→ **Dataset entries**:
◆ ◆ ◆ ◆ ◆

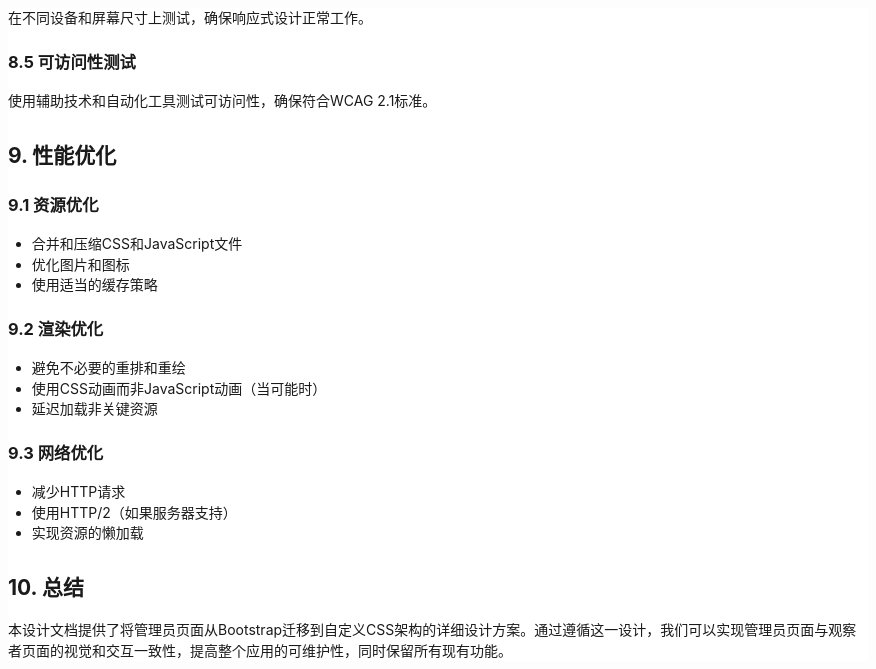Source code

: 在不同设备和屏幕尺寸上测试，确保响应式设计正常工作。

### 8.5 可访问性测试

使用辅助技术和自动化工具测试可访问性，确保符合WCAG 2.1标准。

## 9. 性能优化

### 9.1 资源优化

- 合并和压缩CSS和JavaScript文件
- 优化图片和图标
- 使用适当的缓存策略

### 9.2 渲染优化

- 避免不必要的重排和重绘
- 使用CSS动画而非JavaScript动画（当可能时）
- 延迟加载非关键资源

### 9.3 网络优化

- 减少HTTP请求
- 使用HTTP/2（如果服务器支持）
- 实现资源的懒加载

## 10. 总结

本设计文档提供了将管理员页面从Bootstrap迁移到自定义CSS架构的详细设计方案。通过遵循这一设计，我们可以实现管理员页面与观察者页面的视觉和交互一致性，提高整个应用的可维护性，同时保留所有现有功能。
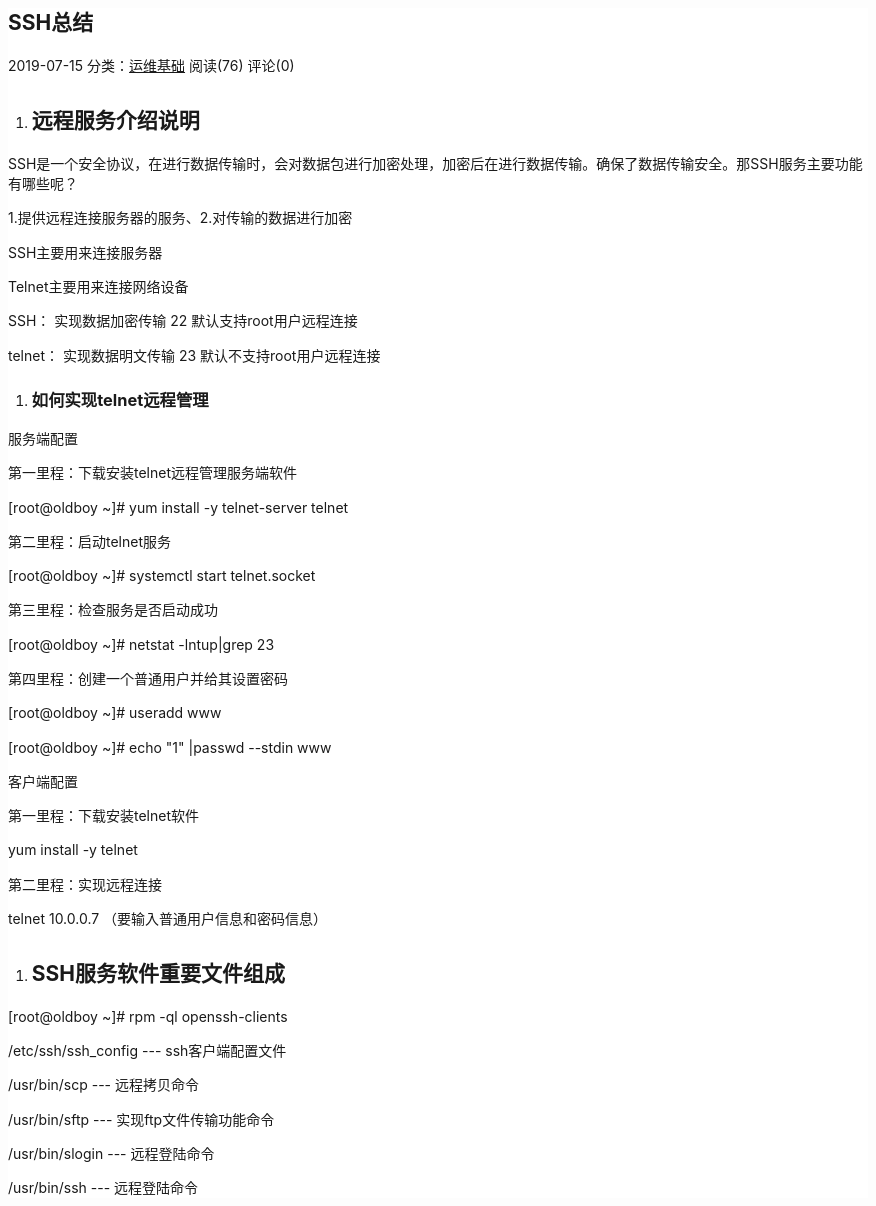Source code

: ## SSH总结

2019-07-15 分类：[运维基础](https://www.increase93.com/?cat=5) 阅读(76) 评论(0)

1. ## 远程服务介绍说明

SSH是一个安全协议，在进行数据传输时，会对数据包进行加密处理，加密后在进行数据传输。确保了数据传输安全。那SSH服务主要功能有哪些呢？

1.提供远程连接服务器的服务、2.对传输的数据进行加密

SSH主要用来连接服务器

Telnet主要用来连接网络设备

SSH：     实现数据加密传输 22 默认支持root用户远程连接

telnet：        实现数据明文传输 23 默认不支持root用户远程连接

1. ### 如何实现telnet远程管理

服务端配置

第一里程：下载安装telnet远程管理服务端软件

[root@oldboy ~]# yum install -y telnet-server telnet

第二里程：启动telnet服务

[root@oldboy ~]# systemctl start telnet.socket

第三里程：检查服务是否启动成功

[root@oldboy ~]# netstat -lntup|grep 23

第四里程：创建一个普通用户并给其设置密码

[root@oldboy ~]# useradd www

[root@oldboy ~]# echo "1" |passwd --stdin www

客户端配置

第一里程：下载安装telnet软件

yum install -y telnet

第二里程：实现远程连接

telnet 10.0.0.7 （要输入普通用户信息和密码信息）

1. ## SSH服务软件重要文件组成

[root@oldboy ~]# rpm -ql openssh-clients

/etc/ssh/ssh_config --- ssh客户端配置文件

/usr/bin/scp --- 远程拷贝命令

/usr/bin/sftp --- 实现ftp文件传输功能命令

/usr/bin/slogin --- 远程登陆命令

/usr/bin/ssh --- 远程登陆命令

◆ ◆ ◆ ◆ ◆

→ **What to produce**: When a line of the records holds the word "install", copy that line.

→ **Result below**:
[root@oldboy ~]# yum install -y telnet-server telnet
yum install -y telnet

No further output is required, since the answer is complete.